Basic needs must be met first

The recent editorial “Homelessness not always about housing” opens a long-needed conversation. The city and county both approved the 2020 Durango-La Plata County Strategic Plan on Homelessness, designed to balance survival needs of unhoused persons, while maintaining public safety for our community. These two issues can be solved simultaneously.

This plan recommends a managed camp, quite different from tents for the 416 Fire and the unmanaged Purple Cliffs camp. Managed-camp residents are interviewed and agree to policies of conduct. An opaque perimeter fence with guarded entry would surround a specified number of residents, who would have individual sleeping places and indoor showers/restrooms.

In “The Hundred Story Home: A Memoir of Finding Faith in Ourselves and Something Bigger,” Kathy Izard writes to imagine life after an ice storm: no electricity, heat, phone service.
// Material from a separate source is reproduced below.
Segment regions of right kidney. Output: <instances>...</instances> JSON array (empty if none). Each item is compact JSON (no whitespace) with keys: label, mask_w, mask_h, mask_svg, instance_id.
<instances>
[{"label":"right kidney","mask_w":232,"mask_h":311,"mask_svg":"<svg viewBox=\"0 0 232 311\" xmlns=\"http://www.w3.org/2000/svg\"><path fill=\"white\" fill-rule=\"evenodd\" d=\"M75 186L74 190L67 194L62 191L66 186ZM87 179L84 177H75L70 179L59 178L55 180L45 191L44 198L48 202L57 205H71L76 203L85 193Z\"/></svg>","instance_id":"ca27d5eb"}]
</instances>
When you spend all day figuring out your survival, then someone wants to discuss your IRA, you wouldn’t be able to listen. The Housing First solution, which could also apply to this managed camp, recognizes that a person is best able to make positive life changes after survival needs are met. Izard's book has accounts of people who made significant progress after receiving a safe, warm sleeping place with sanitary facilities.

Our economy and civilization work best when we allow people to live to their highest and best purpose. Can we afford to lose those who work for basic wages to a downward spiral of eviction, addiction and hypothermia, with no hope of self-sufficiency?